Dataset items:
┄┄┄┄┄┄┄┄┄┄

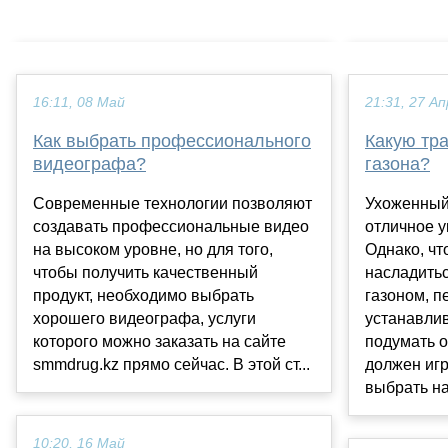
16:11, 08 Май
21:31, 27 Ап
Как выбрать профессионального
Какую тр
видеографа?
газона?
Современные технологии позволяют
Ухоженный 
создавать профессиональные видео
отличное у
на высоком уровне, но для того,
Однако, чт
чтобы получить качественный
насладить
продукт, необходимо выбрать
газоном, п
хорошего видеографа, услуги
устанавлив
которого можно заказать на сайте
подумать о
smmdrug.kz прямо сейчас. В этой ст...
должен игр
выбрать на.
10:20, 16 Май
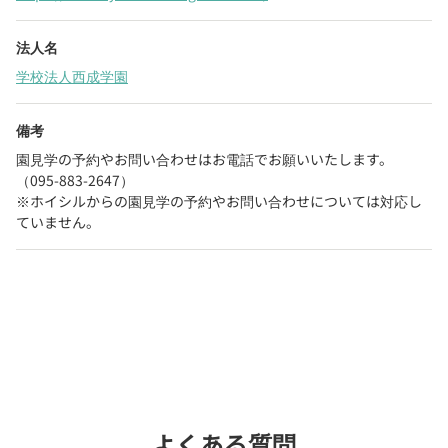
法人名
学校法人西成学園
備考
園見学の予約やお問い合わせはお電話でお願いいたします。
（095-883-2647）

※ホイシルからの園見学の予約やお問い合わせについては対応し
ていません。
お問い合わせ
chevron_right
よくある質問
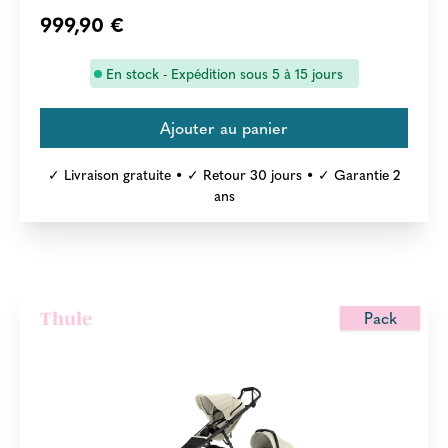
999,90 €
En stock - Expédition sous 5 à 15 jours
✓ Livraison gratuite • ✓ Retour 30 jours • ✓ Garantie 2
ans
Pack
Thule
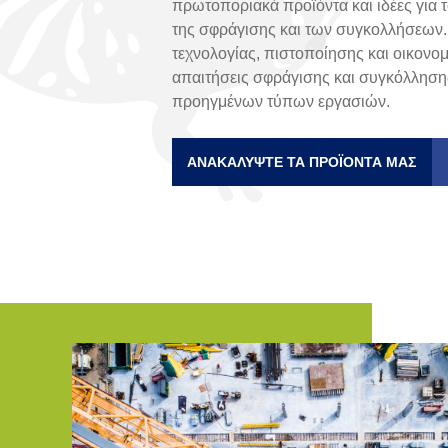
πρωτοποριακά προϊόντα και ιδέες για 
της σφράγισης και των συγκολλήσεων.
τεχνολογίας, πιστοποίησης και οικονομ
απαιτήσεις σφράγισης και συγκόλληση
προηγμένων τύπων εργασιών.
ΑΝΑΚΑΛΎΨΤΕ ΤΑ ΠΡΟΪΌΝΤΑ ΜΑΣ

┄┄┄┄┄┄┄┄┄┄

> **Task brief**
Could you arrange the data, from the line containing "πρωτοποριακά προϊόντα και ιδέες για" through the end, as a Markdown table with a "No." column numbering each row and a "Line" column holding the line, leaving out any blank lines?

> **Written reply**
| No. | Line |
|---|---|
| 1 | πρωτοποριακά προϊόντα και ιδέες για  |
| 2 | της σφράγισης και των συγκολλήσεων. |
| 3 | τεχνολογίας, πιστοποίησης και οικονομ |
| 4 | απαιτήσεις σφράγισης και συγκόλληση |
| 5 | προηγμένων τύπων εργασιών. |
| 6 | ΑΝΑΚΑΛΎΨΤΕ ΤΑ ΠΡΟΪΌΝΤΑ ΜΑΣ |